The Third Sunday of Advent
16 December 2012
St. Michael’s Church, Ardaghey, 10.00 am.
My dear friends,
A lone gunman stepped out of the car. He rested his rifle on the car door and aimed it at the Church. Through the wide open doors he could see right up the long aisle to his target, a priest who was just finished his homily at Mass that morning. A shot rang out which ended the life of Oscar Romero, Archbishop of San Salvador, in Central America. It was 24 March 1980, almost thirty three years ago.
During the previous three years, Oscar Romero had preached the gospel to his people, and had spoken courageously about all the evils that were destroying his country. The Archdiocese had a radio station, and he used this to speak to and reach his people. The poor welcomed him as the voice of those who had no voice. The rich and powerful of his fellow countrymen publicly denounced him as a communist and an enemy of the state.
Romero pointed out to them that he never preached violence except the violence of that love which left Jesus nailed to the cross, or the violence we may have to do to ourselves to overcome our selfishness. The authorities often tried to jam his radio transmissions but he never gave up, and the poor of El Salvador hung on to his every word.
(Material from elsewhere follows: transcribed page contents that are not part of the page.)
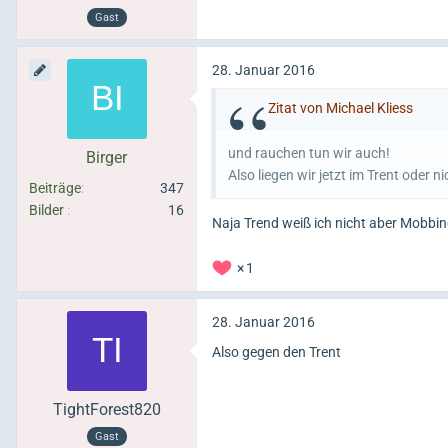
Gast
28. Januar 2016
Zitat von Michael Kliess
und rauchen tun wir auch!
Birger
Also liegen wir jetzt im Trent oder ni
Beiträge
347
Bilder
16
Naja Trend weiß ich nicht aber Mobbi
1
28. Januar 2016
Also gegen den Trent
TightForest820
Gast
He said to them that most people would be content with nice pious aspirations that are not too demanding, but he claimed that if these rarely hurt anyone, likewise they rarely helped anyone either. The Gospel, he said, was demanding, challenging us to be courageous even if it ultimately cost us our blood.
This sounds very like the message which John the Baptist brought to his contemporaries. Just like with Archbishop Romero, many of his hearers regarded John as a messenger from God; others dismissed him as a madman and a troublemaker. The Gospel reading tells us that the people asked John, “What must we do to make ourselves ready to meet the Lord when he comes?” He answered each group in the context of their own life and work, whether they were soldiers, tax collectors or ordinary citizens. He gave simple Gospel answers. They were to share with the poor. They should never exploit others for money or power or position. He told them that true wealth, true influence and true power were spiritual in nature and not matters of money and force.
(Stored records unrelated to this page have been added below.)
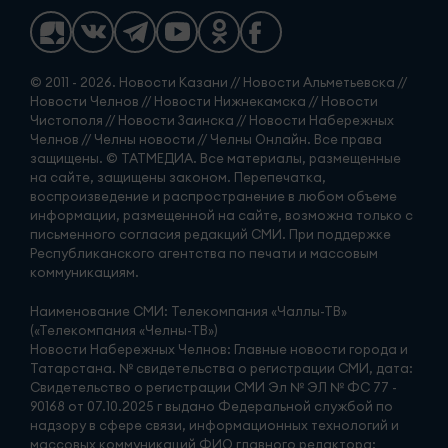
© 2011 - 2026. Новости Казани // Новости Альметьевска //
Новости Челнов // Новости Нижнекамска // Новости
Чистополя // Новости Заинска // Новости Набережных
Челнов // Челны новости // Челны Онлайн. Все права
защищены. © ТАТМЕДИА. Все материалы, размещенные
на сайте, защищены законом. Перепечатка,
воспроизведение и распространение в любом объеме
информации, размещенной на сайте, возможна только с
письменного согласия редакций СМИ. При поддержке
Республиканского агентства по печати и массовым
коммуникациям.
Наименование СМИ: Телекомпания «Чаллы-ТВ»
(«Телекомпания «Челны-ТВ»)
Новости Набережных Челнов: Главные новости города и
Татарстана. № свидетельства о регистрации СМИ, дата:
Свидетельство о регистрации СМИ Эл № ЭЛ № ФС 77 -
90168 от 07.10.2025 г выдано Федеральной службой по
надзору в сфере связи, информационных технологий и
массовых коммуникаций ФИО главного редактора:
Some twenty centuries later, and in our own time, Oscar Romero and the Church give the same message to their people. The Church, in passing on the self-revelation of God through Jesus Christ, tells us not to sin by misusing money. It says to those with political power – do not misuse your political influence nor your power. In any human life, we can be tempted to misuse our power over others, and this misuse of power can bring great suffering to many people.
So what must we do? John the Baptist told the tax collectors not to charge the people excess, which many of them were doing to boost their income. He told the soldiers that, even if their pay and conditions were relatively poor, it was wrong for them to use extortion and intimidation to squeeze more money from the people. True religion is not a matter of following customs and rituals. Rather it is a matter of living and witnessing to what is good and right in daily life, whatever the personal cost. Playtime was over. It was no longer enough to go through the religious motions. It was time to stand up and be counted as God’s people with God-centred lifestyles. It is not good enough for the religious believer to do good only to those he likes and ride roughshod over others who are in his way.
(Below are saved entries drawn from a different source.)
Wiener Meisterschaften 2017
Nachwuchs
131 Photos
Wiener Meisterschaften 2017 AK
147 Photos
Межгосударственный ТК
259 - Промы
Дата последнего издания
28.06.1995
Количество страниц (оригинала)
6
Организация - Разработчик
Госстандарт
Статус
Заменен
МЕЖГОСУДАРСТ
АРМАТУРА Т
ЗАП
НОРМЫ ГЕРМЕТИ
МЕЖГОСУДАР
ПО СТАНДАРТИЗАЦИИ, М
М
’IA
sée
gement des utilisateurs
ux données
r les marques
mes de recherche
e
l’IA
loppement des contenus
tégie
If we have no sense of God, or no sense of justice, we will most likely fall into lazy ways of living. The Gospel will be no more than a storybook. It will have no power over us, to touch our hearts or bring us to life. During the Advent season of 1978, Oscar Romero said, “Advent should help us to discover in each brother or sister we greet, in each friend whose hand we shake, in each poor person in need, the face of Christ. They are Christ; and whatever is done to them, Christ will take as done to him.” A bullet ended his life, but could not still his voice. The voice is the voice of conscience which speaks inside all of us. It is ultimately the voice of God, speaking through human instruments.
The voice still asks, “What must I do?” I have to admit that the way I celebrate Christ’s birth is, if I could recognise it, a demonstration of what I believe to be the more important values in life which affect not only me but many others. Christmas time may be saying to me “Follow me,” and may find me lacking in courage, conviction and generosity. I may not be strong enough to stand up and be counted for what is good and lasting in the world that God loved so much that he sacrificed his only son for it. “The Lord your God is in your midst, he will renew you by his love.” So said Barach. John the Baptist repeated the message, as did Archbishop Oscar Romero.